Regarding the Williams Act...

http://www.nber.org/papers/w6830.pdf

"We investigate the impact of changes in states' anti-takeover legislation on executive compensation. We find both pay for performance sensitivities and mean pay increase for the firms affected by the legislation (relative to a control group). These findings are partially consistent with an optimal contracting model of CEO pay as well as with a skimming model in which reduced takeover fears allow CEO's to skim more. We compute lower bounds on the relative risk aversion coefficients implied by our findings. These lower bounds are relatively high, indicating that the increase in mean pay may have been more than needed to maintain CEO's individual rationality constraints. Under both models however, our evidence shows that the increased pay for performance offsets some of the incentive reduction caused by lower takeover threats."

The problem as I see it is with voting rights within the corporation. By controlling a small percentage of the company stock, perhaps as little as 5%, the executives running the company can control the voting. That, along with the good old boy cronyism on the board, enables them to grant themselves lavish compensation despite protests from the vast majority of shareholders. The fix is one shareholder, one vote. The notion that it's necessary to pay bonuses in the millions to retain qualified people is absurd and insulting.

"We don't want to tax capital gains at 95 percent or even 50 percent."

Speak for yourself! Here's my proposed taxation scheme for capital gains:

1) Long-term, inflation-adjusted capital gains should be taxed as regular income. (The only convincing reason I've ever seen for NOT taxing cap gains as regular income is that much of the 'gain' is really just the decline in value of a dollar over time. Adjusting for inflation fixes that.)

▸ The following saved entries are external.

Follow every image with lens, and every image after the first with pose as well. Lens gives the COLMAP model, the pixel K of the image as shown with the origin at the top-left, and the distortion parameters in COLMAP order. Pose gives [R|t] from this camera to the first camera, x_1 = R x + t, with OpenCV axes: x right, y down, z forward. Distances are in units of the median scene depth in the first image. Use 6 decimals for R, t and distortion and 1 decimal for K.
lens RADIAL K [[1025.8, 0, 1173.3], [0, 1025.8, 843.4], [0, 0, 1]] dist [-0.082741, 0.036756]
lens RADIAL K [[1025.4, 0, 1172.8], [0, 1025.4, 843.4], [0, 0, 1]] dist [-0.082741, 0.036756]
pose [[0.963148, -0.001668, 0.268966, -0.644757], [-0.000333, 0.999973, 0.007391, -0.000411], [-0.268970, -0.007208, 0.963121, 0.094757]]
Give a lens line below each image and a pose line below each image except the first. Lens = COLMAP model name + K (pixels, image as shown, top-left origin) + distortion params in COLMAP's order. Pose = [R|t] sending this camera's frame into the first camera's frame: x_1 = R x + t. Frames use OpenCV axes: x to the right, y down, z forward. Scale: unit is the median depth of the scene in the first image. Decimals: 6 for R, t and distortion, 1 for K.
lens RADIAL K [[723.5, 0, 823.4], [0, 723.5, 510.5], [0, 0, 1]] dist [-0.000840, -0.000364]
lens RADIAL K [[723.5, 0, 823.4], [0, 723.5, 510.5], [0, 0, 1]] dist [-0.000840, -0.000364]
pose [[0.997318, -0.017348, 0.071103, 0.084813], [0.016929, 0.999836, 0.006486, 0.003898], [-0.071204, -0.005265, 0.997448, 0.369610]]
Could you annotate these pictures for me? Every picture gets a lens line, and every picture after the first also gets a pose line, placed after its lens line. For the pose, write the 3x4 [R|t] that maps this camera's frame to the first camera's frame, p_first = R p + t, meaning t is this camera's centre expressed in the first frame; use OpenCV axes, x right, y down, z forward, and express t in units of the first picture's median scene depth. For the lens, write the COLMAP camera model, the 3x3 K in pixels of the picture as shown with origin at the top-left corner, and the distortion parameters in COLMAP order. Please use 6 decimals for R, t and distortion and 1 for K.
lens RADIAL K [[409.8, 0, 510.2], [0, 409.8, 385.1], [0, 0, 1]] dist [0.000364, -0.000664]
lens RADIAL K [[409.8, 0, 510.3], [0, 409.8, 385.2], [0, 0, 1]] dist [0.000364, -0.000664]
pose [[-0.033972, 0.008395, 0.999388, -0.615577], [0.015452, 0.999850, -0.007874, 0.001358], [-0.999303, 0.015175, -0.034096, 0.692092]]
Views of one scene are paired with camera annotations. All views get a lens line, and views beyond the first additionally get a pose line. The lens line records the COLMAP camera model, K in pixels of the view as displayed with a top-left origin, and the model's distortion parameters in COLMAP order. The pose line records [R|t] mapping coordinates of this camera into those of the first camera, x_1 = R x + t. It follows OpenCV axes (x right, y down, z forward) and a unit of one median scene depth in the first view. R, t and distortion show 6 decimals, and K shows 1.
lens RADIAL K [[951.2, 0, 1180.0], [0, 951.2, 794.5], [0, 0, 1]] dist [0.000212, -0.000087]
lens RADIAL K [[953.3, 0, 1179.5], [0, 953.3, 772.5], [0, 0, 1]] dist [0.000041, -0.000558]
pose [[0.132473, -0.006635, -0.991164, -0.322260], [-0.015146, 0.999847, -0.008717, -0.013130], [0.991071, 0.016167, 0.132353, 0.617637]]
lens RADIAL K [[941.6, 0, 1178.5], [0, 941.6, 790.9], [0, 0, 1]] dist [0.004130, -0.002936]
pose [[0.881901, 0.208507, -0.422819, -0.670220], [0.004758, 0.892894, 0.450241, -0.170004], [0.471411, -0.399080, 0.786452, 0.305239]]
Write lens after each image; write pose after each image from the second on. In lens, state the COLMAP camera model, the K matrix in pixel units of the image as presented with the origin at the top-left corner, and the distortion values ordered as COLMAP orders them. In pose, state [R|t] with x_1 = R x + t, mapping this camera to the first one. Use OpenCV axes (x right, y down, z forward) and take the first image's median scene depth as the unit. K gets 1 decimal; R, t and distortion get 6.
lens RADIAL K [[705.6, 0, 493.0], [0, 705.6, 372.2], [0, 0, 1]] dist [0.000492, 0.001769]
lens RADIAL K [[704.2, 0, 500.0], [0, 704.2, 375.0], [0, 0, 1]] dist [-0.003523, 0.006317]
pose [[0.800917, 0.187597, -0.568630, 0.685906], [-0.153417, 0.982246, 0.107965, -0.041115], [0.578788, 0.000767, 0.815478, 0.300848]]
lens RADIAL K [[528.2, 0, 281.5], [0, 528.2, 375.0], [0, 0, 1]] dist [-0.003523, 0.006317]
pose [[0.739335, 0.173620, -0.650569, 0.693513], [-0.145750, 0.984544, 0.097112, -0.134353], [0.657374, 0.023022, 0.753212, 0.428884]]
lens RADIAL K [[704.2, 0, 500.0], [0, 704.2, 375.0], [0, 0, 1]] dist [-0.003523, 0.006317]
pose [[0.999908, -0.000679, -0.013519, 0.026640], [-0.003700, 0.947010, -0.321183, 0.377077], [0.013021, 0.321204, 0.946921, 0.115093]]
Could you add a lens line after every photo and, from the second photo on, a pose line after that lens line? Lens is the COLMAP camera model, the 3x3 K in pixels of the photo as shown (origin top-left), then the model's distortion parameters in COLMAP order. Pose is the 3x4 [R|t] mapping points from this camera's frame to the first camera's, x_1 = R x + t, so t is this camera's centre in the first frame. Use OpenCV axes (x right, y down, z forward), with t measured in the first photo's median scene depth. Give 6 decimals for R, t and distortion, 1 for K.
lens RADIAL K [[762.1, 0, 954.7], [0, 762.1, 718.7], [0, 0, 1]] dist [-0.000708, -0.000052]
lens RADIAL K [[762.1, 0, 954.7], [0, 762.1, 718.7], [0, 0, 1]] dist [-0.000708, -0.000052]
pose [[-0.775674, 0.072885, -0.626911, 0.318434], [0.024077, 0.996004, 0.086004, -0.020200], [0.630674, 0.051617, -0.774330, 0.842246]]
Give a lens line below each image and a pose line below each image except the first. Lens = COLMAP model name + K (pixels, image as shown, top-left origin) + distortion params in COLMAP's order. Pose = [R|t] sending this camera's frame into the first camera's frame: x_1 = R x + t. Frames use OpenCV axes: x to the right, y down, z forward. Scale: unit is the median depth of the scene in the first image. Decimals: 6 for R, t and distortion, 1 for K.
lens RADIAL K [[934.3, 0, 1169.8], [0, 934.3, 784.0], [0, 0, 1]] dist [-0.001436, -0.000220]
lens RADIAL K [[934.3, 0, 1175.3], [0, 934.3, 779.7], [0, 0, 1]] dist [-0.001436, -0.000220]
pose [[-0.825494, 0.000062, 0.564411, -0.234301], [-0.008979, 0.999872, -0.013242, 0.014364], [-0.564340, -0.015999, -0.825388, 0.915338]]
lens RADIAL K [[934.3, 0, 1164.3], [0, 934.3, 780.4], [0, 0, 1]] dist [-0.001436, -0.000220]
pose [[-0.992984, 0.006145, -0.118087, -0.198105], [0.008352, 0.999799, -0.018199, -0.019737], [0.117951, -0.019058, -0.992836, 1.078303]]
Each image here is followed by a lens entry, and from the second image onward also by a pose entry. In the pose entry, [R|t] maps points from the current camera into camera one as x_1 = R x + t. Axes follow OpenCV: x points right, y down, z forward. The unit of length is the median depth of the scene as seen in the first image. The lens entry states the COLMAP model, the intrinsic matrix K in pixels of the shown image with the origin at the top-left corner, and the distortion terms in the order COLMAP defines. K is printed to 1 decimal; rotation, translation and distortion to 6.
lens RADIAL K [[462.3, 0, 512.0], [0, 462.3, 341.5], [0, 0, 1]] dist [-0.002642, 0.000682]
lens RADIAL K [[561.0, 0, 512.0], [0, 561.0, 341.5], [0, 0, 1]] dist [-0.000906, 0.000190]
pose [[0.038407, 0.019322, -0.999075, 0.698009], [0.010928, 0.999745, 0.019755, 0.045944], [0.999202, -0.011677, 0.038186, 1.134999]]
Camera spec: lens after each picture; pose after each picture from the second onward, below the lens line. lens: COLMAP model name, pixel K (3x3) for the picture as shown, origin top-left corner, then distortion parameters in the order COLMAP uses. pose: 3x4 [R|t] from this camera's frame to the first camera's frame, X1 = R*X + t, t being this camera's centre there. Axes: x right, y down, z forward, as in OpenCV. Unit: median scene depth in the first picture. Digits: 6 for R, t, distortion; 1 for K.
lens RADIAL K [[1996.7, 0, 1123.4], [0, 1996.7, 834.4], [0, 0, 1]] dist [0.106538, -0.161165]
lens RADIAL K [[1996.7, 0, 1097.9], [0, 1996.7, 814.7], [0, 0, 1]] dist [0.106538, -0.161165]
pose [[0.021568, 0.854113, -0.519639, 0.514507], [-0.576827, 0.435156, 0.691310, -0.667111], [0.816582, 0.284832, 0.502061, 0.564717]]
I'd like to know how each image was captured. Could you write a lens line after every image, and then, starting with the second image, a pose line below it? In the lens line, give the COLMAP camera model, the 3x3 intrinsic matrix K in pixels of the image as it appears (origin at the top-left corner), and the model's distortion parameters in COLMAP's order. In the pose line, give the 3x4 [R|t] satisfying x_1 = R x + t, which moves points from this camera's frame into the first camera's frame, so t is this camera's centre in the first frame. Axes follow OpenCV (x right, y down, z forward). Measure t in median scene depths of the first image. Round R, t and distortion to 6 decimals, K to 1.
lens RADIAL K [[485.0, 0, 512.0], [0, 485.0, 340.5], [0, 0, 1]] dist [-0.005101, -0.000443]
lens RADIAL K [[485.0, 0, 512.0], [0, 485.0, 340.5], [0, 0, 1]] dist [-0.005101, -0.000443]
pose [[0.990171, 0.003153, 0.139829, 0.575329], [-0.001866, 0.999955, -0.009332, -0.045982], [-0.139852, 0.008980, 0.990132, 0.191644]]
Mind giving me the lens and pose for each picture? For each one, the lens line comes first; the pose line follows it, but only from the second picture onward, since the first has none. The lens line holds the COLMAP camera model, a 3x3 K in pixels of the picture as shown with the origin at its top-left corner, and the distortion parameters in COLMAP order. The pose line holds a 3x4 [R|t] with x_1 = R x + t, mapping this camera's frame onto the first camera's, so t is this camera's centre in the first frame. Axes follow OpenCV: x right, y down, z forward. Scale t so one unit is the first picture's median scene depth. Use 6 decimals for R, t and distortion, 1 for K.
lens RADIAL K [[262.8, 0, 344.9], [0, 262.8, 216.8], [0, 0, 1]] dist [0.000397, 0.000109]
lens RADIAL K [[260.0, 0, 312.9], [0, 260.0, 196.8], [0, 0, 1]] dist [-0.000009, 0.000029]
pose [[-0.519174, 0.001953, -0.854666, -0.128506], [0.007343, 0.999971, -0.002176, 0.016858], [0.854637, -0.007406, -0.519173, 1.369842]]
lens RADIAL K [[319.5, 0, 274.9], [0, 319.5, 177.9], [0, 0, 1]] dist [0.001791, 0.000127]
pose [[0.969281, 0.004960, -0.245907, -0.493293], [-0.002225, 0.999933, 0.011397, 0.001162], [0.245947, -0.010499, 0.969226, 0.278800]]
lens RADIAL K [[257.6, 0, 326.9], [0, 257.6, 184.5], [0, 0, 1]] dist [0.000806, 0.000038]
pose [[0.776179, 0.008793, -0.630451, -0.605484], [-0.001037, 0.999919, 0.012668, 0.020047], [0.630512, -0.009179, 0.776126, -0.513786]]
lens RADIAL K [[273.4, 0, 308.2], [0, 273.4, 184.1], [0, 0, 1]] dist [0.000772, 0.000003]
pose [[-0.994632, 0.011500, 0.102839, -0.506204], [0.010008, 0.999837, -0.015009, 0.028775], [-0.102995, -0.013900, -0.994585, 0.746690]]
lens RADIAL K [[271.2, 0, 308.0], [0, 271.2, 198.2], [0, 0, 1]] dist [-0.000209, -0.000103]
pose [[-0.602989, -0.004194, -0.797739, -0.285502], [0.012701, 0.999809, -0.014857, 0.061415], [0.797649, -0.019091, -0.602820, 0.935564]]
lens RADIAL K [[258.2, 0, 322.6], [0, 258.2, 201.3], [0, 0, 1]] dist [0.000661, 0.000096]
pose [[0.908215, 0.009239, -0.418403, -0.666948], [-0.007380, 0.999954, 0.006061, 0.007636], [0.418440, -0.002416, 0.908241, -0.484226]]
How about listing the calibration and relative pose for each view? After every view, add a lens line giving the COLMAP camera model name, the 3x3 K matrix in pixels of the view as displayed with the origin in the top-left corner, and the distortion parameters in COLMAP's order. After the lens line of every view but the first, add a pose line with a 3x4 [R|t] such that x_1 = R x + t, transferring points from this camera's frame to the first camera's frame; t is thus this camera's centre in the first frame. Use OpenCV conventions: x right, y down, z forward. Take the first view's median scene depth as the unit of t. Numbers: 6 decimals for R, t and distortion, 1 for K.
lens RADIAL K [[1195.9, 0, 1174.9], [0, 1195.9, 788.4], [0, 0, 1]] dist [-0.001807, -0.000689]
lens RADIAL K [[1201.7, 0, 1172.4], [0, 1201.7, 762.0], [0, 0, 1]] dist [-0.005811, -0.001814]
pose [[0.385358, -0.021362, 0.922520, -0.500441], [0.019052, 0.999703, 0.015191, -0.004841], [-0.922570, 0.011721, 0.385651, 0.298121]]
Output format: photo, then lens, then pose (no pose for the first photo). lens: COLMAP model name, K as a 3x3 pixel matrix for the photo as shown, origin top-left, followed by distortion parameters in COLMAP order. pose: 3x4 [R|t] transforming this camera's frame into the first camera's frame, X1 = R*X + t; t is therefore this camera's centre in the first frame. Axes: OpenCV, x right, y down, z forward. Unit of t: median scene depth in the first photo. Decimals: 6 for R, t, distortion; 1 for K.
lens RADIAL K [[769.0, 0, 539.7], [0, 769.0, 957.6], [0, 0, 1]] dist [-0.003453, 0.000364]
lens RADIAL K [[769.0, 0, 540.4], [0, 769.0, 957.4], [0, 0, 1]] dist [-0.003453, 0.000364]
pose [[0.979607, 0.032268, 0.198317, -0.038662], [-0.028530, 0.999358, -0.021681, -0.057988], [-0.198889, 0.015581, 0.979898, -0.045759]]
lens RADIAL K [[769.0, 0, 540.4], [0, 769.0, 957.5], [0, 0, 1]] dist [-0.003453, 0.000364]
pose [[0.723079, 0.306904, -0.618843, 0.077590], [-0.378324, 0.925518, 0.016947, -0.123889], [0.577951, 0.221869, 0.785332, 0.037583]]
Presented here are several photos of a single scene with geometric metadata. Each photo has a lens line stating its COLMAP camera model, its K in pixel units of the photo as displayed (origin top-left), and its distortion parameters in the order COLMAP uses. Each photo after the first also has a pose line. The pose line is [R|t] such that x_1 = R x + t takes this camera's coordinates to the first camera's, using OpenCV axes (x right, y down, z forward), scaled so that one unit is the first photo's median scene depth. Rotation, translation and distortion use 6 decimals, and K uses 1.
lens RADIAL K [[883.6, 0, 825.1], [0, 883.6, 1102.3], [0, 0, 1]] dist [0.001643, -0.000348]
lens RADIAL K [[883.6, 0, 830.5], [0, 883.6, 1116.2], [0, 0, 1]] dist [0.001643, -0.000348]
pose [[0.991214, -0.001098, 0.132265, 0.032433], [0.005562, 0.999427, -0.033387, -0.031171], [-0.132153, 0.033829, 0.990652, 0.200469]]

1a) And I'd be all for brackets of 50% or higher to apply to the super-rich. If you earn $100,000,000 in a year, why should you be in the same tax bracket as someone who earned 'only' $400,000?

2) Short-term cap gains should be taxed at the following rate: the higher of (99 - number of days the asset is held)% or regular income. (A gain would be long-term if your marginal income tax rate is higher than the number in parentheses.) So if someone held an asset for 7 weeks or less, they'd be taxed at 50% or more on the gain. Can't see that that would be a problem for anyone besides speculators.